Saturday, June 13, 2009

Not Your Father's Woodstock

When I was in NYC a few weeks back I took a trip upstate to visit my uncle. He lives in Bethel, NY, which is where the Woodstock Festival was held in 1969. Bethel is a great little town, up in the Catskills, and visiting there you can see how a town of 5,000 would have been completely overwhelmed by half a million hippies forty years ago.
   When I was last there, fifteen years ago, my uncle took me to the site of the Woodstock festival. At the time, we just pulled off the main road onto Yasgur's cow pasture, where there was a single concrete monument commemorating that time. Nice enough, but oddly spartan for such a generational happening.
   Fast forward to a few weeks ago. My uncle once again took me to the site, and it has completely changed. Evidently the guy who once owned Cablevision had bought up the Yasgur farm and much of the surrounding property, and decided to build a performing arts center, the Bethel Woods Center for the Performing Arts.
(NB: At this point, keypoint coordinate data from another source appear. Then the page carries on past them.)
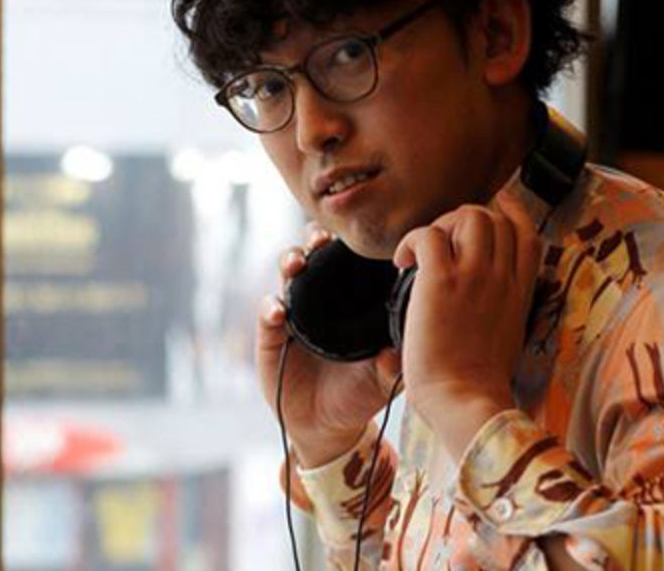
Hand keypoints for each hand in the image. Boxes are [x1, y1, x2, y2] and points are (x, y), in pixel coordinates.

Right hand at [255, 223, 402, 467]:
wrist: (328, 426)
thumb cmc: (360, 393)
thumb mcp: (383, 380)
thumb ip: (393, 365)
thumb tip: (397, 351)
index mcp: (349, 300)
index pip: (347, 260)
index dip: (348, 243)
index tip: (354, 236)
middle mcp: (320, 299)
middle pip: (313, 254)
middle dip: (314, 239)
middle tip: (320, 240)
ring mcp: (293, 315)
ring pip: (287, 275)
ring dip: (289, 261)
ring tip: (296, 265)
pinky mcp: (271, 337)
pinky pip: (267, 314)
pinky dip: (270, 308)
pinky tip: (278, 313)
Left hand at [392, 189, 542, 455]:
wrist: (465, 400)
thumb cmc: (479, 382)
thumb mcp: (509, 338)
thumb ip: (502, 310)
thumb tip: (485, 302)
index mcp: (520, 292)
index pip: (526, 234)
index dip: (511, 212)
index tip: (496, 205)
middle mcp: (501, 277)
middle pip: (494, 218)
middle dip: (464, 219)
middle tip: (441, 243)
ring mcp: (473, 276)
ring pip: (467, 216)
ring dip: (441, 225)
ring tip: (422, 253)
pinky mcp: (441, 281)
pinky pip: (429, 235)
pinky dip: (411, 240)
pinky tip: (402, 262)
   Holy cow, this place is amazing. What was once a pasture now has a huge outdoor amphitheater, a museum, a gift shop, and several more places for performances both indoor and outdoor. Being the amazingly friendly and forthright person he is, my uncle even scored us a guided tour of the place - for free - so we got to see almost everything they've built. Not even close to the muddy field covered in snow I once saw.
   While I was thoroughly impressed and wished I were in town for one of the concerts, seeing that multi-million-dollar facility built on the site of the world's largest street party got me to thinking. While it is an amazing tribute, is this world-class facility in the spirit of the Festival it's commemorating? What would the muddy, stoned, carefree people in 1969 think of this place in 2009?
   I don't think they'd appreciate the slick corporate approach, amazingly well-done though it is. But then again they'd probably be too baked to do anything about it.